Patung Ibnu Rusyd di Cordoba

Dante, Thomas dan pemikir Eropa mulai sadar. Averroes itulah tokoh yang mereka puja. Averroes berani bilang, Islam juga bisa dimatematika-kan. Islam juga agama yang sesuai logika. Hukum alam juga bisa sejalan dengan hukum ilahi, begitu Averroes berteori. Penganut ini tak Averroes sendiri. Bersama Avempace (Ibn Bajja), Ibnu Tufail, Ibnu Zhyr dan Maimonides (Ibnu Maymun), mereka membedah filsafat Aristoteles. Mereka menemukan, pemikiran Aristoteles, tak bertentangan secara Islam. 

Perdebatan memang sempat terjadi. Al Ghazali, filosof kesohor lainnya, sempat tak sepakat dengan Aristoteles. Dia menilai, Aristoteles itu bertentangan dengan Khilafah. Ghazali memang tak salah. Kalah Aristoteles berjaya, ”Politeia” karangannya, hanyalah kisah oportunisnya semata. Begitu Plato, sang Guru Aristoteles mati, dia menetap di Macedonia. Pria itu diangkat jadi penasehat Iskandar Yang Agung, penguasa Macedonia. Tapi kemudian dia dipecat Iskandar. Karena Aristoteles mengembangkan hukum bahwa setiap manusia dibekali kemampuan memimpin. Bentuk negara yang baik, kata Aristoteles, bisa dengan Republik, dengan bungkus demokrasi. Tak mesti keturunan raja semata. Iskandar tak suka pikiran itu. Aristoteles pun dibuang. Dia pulang ke Athena.   

Sebagai filosof sejati, Averroes menggali lagi. Dia menulis setiap hari. Menyebarkan pemikiran dan ide cemerlangnya. Hanya kala menikah dan di hari ayahnya meninggal, dia tak menulis. Selebihnya, buah karyanya selalu menghiasi. Karyanya, Tahafut al Tahafut (Ketaklurusan dari Ketaklurusan), banyak diterjemahkan Eropa. Isinya tentang pembelaan atas karya Aristoteles itu. Lewat buah pikirannya, FasL al Maqal (diterjemahkan sebagai “The Treatise Tegas”), Averroes menukiskan pentingnya berpikir analitis sebagai prasyarat menafsirkan Al Quran. Dia juga menelorkan pemikiran keselarasan antara filsafat dan agama. Averroes menulis, “Karena filsafat adalah benar dan suci terungkap adalah benar tidak ada ketidakharmonisan antara mereka”.

####################

→ **BUTIR TUGAS**: Tuliskan kembali tanpa perubahan bagian potongan dokumen tentang Ibnu Rusyd yang dimulai pada kata-kata berisi "Patung Ibnu Rusyd" dan berhenti setelah "bertentangan secara Islam.".

####################

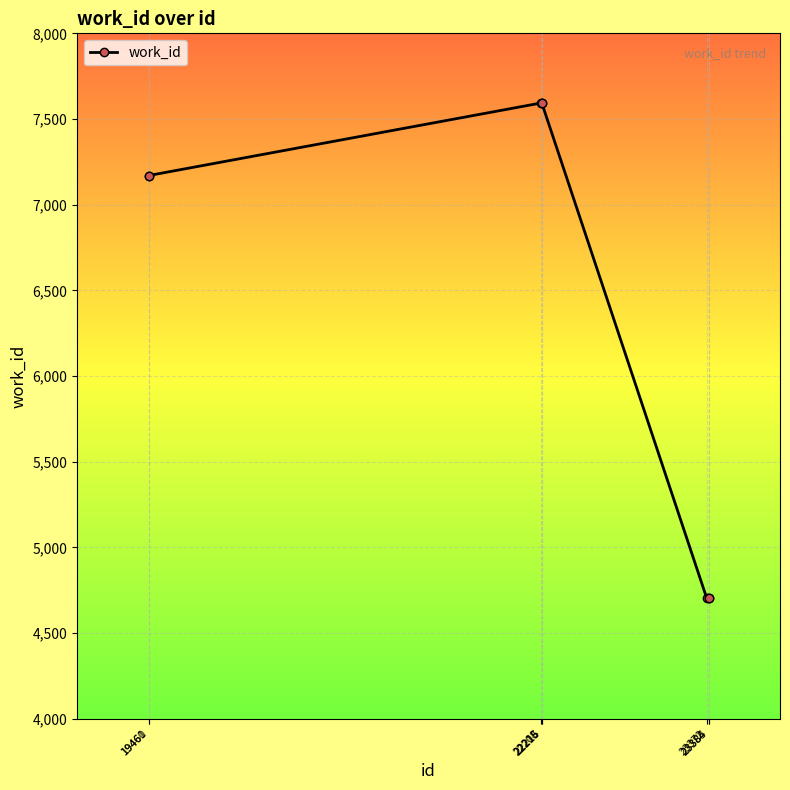

True or false: the data shows 7170 at 19461.

True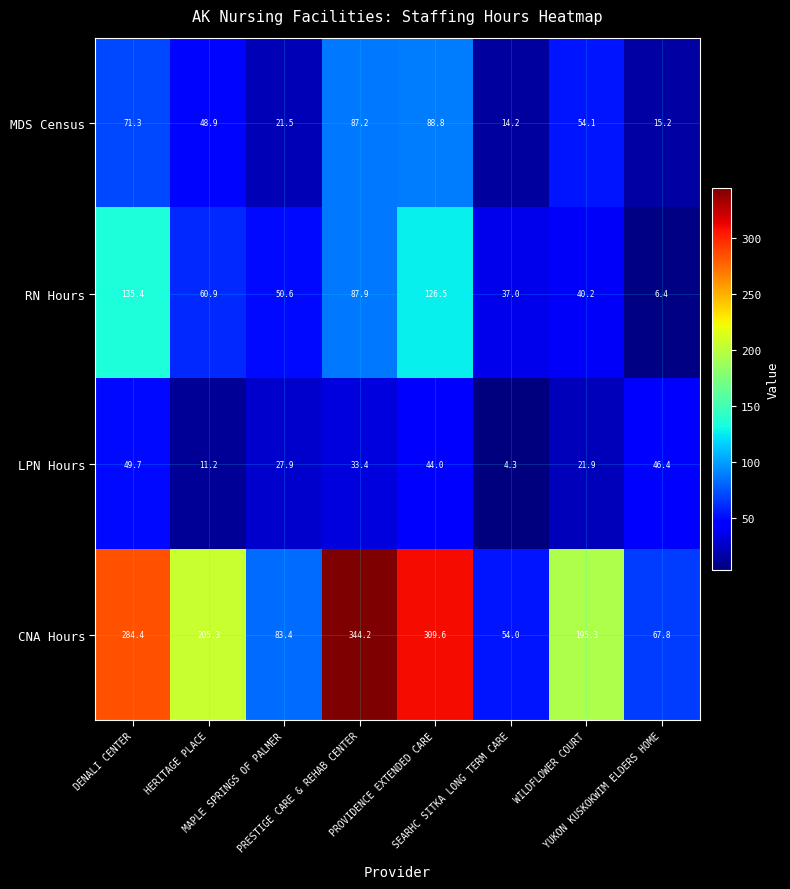

What is the highest value of the CNA Hours series?

344.2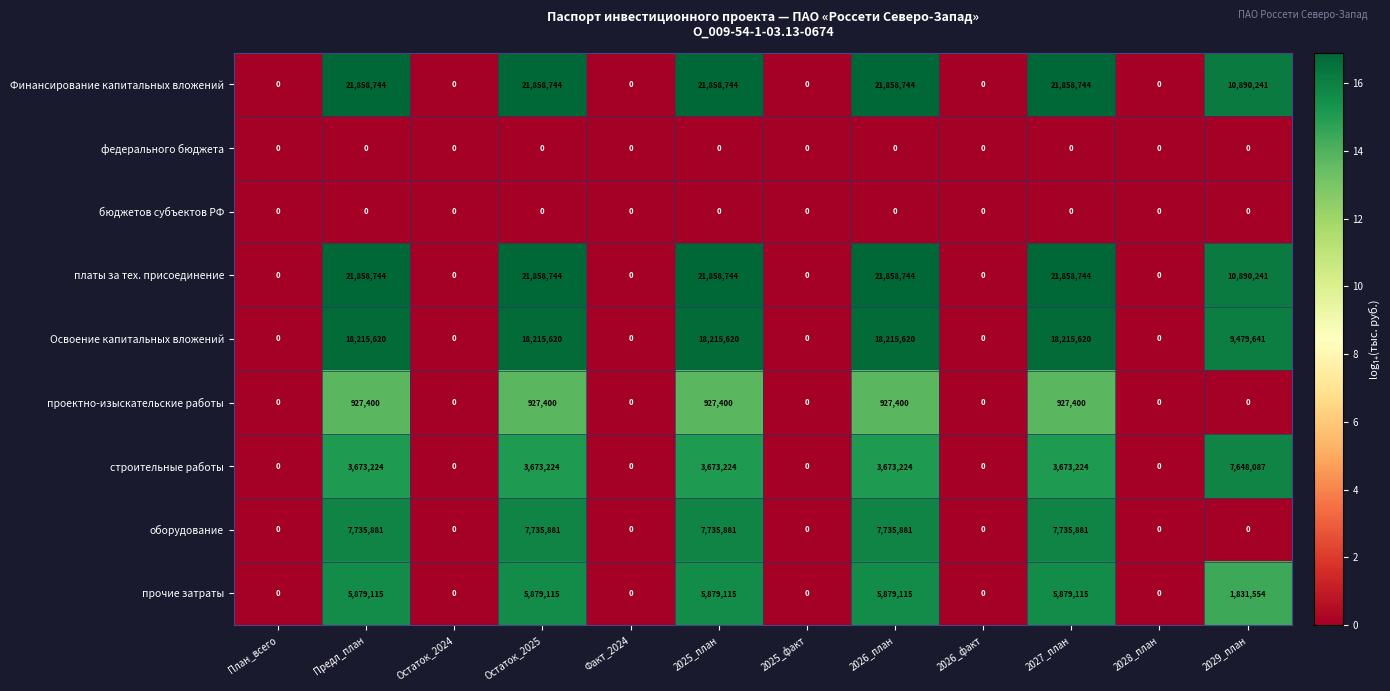

How many distinct data groups are displayed?

9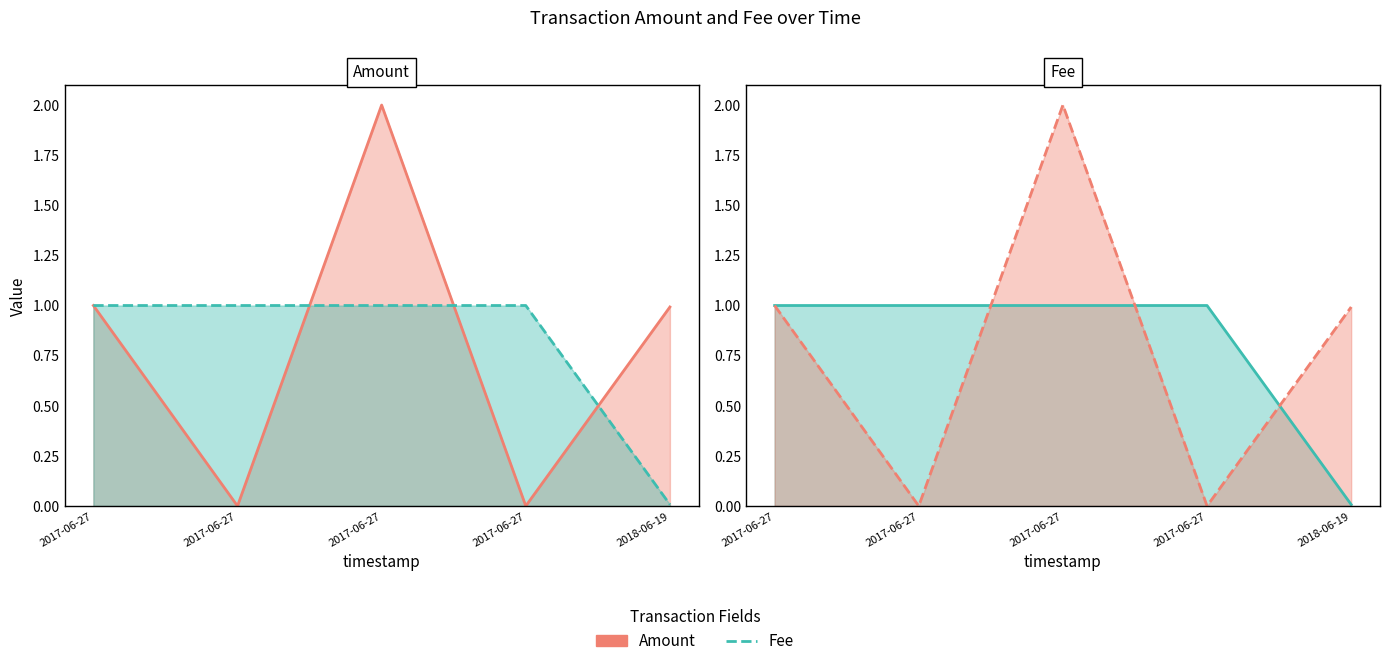

Reading left to right, transcribe all the data shown in this chart.

Amount: 2017-06-27=1.0	2017-06-27=0.0	2017-06-27=2.0	2017-06-27=0.0	2018-06-19=1.0
Fee: 2017-06-27=1.0	2017-06-27=1.0	2017-06-27=1.0	2017-06-27=1.0	2018-06-19=0.0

####################

→ **PENYELESAIAN LATIHAN**:
Patung Ibnu Rusyd di Cordoba

Dante, Thomas dan pemikir Eropa mulai sadar. Averroes itulah tokoh yang mereka puja. Averroes berani bilang, Islam juga bisa dimatematika-kan. Islam juga agama yang sesuai logika. Hukum alam juga bisa sejalan dengan hukum ilahi, begitu Averroes berteori. Penganut ini tak Averroes sendiri. Bersama Avempace (Ibn Bajja), Ibnu Tufail, Ibnu Zhyr dan Maimonides (Ibnu Maymun), mereka membedah filsafat Aristoteles. Mereka menemukan, pemikiran Aristoteles, tak bertentangan secara Islam.